The only reason that the Troika pushed this policy was in order to extract money. It was acting at a debt collector. “The reforms were a smokescreen. Whenever I tried talking about proposals, they were bored. I could see it in their body language," Mr Varoufakis told me.
The truth is that the creditor power structure never even looked at the Greek proposals. They never entertained the possibility of tearing up their own stale, discredited, legalistic, fatuous Troika script.
The decision was made from the outset to demand strict enforcement of the terms agreed in the original Memorandum, which even the last conservative pro-Troika government was unable to implement - regardless of whether it makes any sense, or actually increases the chance that Germany and other lenders will recoup their money.
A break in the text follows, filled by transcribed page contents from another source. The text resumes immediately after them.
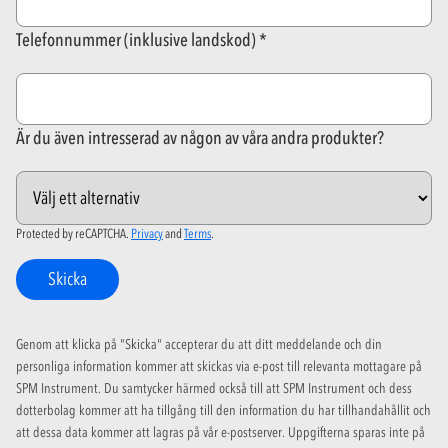
Telefonnummer (inklusive landskod)
Är du även intresserad av någon av våra andra produkter?
Protected by reCAPTCHA.
Privacy
and
Terms
.
Skicka
Genom att klicka på "Skicka" accepterar du att ditt meddelande och din
personliga information kommer att skickas via e-post till relevanta mottagare på
SPM Instrument. Du samtycker härmed också till att SPM Instrument och dess
dotterbolag kommer att ha tillgång till den information du har tillhandahållit och
att dessa data kommer att lagras på vår e-postserver. Uppgifterna sparas inte på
At best, it is bureaucratic inertia, a prime exhibit of why the EU has become unworkable, almost genetically incapable of recognising and correcting its own errors.
At worst, it is nasty, bullying, insistence on ritual capitulation for the sake of it.
We all know the argument. The EU is worried about political “moral hazard”, about what Podemos might achieve in Spain, or the eurosceptics in Italy, or the Front National in France, if Syriza is seen to buck the system and get away with it.
But do the proponents of this establishment view – and one hears it a lot – really think that Podemos can be defeated by crushing Syriza, or that they can discourage Marine Le Pen by violating the sovereignty and sensibilities of a nation?
Do they think that the EU’s ever-declining hold on the loyalty of Europe’s youth can be reversed by creating a martyr state on the Left? Do they not realize that this is their own Guatemala, the radical experiment of Jacobo Arbenz that was extinguished by the CIA in 1954, only to set off the Cuban revolution and thirty years of guerrilla warfare across Latin America? Don’t these lawyers – and yes they are almost all lawyers - ever look beyond their noses?
The Versailles victors assumed reflexively that they had the full weight of moral authority on their side when they imposed their Carthiginian settlement on a defeated Germany in 1919 and demanded the payment of debts that they themselves invented. History judged otherwise.